Microsoft cuts BPOS price to squeeze Lotus

IBM's Lotus unit, rather than Google, was the main target of Microsoft's price cuts to its online email and collaboration suite this week. But MS execs still happily turned their fire on Google in media briefings.
Written by Phil Wainewright, Contributor

While most observers portray Microsoft's sortie into online email and collaboration services as a titanic battle to keep Google off its productivity applications turf, the real target of this week's price reductions is IBM's Lotus unit. In a briefing earlier this week, Ron Markezich, corporate VP, Microsoft Online Services told me that most of his team's customer wins are at the expense of the IBM division: "Seventy-five percent of our enterprise customers are coming from a non-Microsoft platform — predominantly [Lotus] Notes."

The half-price reduction for hosted Exchange seats (from $10 to $5 per month) and a one-third cut in the cost of the full BPOS suite (from $15 to $10) is designed to keep those deals flowing through. IBM earlier this year introduced its own hosted LotusLive iNotes service at an aggressive $36 per user per year. Microsoft's old pricing was at a level destined to give prospects pause for thought. At $60 per year, it's close enough to raise fewer objections. The lower pricing will surely help, too, in those cases where Google's $50-a-year service is the competition.

Interestingly, we now have a market price established for online corporate email services in the $35 to $60 per year range (indicative of a new price range for all categories of enterprise software?). As Microsoft VP Chris Capossela told CNET's Ina Fried, "it's the price that customers are really excited to buy our suite at ... We're pretty excited about the price and not so much focused on free services or the price Google or others might charge." You bet.

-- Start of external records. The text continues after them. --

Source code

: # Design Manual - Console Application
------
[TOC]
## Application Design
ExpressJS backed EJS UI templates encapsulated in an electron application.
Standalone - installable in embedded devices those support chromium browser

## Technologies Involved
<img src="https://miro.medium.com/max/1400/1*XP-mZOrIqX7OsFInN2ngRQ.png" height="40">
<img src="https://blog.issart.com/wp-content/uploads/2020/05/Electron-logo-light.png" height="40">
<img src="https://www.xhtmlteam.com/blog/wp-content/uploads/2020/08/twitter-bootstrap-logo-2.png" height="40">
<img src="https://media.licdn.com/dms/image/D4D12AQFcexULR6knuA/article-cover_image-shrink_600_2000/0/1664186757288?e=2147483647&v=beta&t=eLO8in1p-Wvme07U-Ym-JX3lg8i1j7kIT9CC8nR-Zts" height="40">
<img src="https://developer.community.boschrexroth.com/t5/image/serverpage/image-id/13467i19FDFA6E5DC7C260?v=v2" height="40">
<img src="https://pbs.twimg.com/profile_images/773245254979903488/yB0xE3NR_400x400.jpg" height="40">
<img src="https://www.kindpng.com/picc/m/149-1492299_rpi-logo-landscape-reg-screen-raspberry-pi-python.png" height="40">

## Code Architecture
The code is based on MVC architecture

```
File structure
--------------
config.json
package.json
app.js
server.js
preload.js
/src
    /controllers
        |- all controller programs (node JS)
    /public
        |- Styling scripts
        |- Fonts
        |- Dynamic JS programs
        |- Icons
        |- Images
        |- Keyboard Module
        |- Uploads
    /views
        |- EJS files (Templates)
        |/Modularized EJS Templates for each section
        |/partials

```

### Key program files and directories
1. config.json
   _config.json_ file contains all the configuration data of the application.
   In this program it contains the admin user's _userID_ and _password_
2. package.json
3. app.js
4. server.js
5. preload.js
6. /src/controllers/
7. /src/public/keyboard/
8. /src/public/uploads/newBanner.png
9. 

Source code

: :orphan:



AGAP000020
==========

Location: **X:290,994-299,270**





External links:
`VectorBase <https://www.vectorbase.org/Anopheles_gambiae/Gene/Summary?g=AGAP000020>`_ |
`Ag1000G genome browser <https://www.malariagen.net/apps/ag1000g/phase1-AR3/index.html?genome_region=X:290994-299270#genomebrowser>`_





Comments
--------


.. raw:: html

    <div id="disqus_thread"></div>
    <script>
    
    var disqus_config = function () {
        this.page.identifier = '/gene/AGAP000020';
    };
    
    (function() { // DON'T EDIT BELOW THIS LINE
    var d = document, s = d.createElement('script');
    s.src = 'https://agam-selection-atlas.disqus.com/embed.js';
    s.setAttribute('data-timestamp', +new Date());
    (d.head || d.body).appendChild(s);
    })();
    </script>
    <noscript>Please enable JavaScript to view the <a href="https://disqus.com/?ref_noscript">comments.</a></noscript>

Microsoft execs were happy enough to focus on Google when it came to throwing brickbats this week. Every briefing seems to have included a drive-by shooting directed at Google. "It takes more than a few billboards to win enterprise accounts," Markezich told me, in a reference to his rival's current 'Going Google' ad campaign. "There's been a lot of investment in billboards. I question how much investment there's been in enterprise capabilities."

There's also been a concerted effort to question the size of Google's paying customer base. While Gmail is hitting the volume mass market, Microsoft currently has the edge in large enterprise accounts. Google spent a lot of PR dollars to promote its recent win of a 35,000-seat account at Rentokil Initial, along with its 30,000-seat contract with City of Los Angeles. Microsoft Online Services is currently scoring much larger wins, including a 110,000-seat implementation at pharma giant GSK, a "large number" of which are already deployed, Markezich told me. He also disclosed the existence of a much larger, as yet unnamed customer, currently "in the midst of deployment" to more than 300,000 users.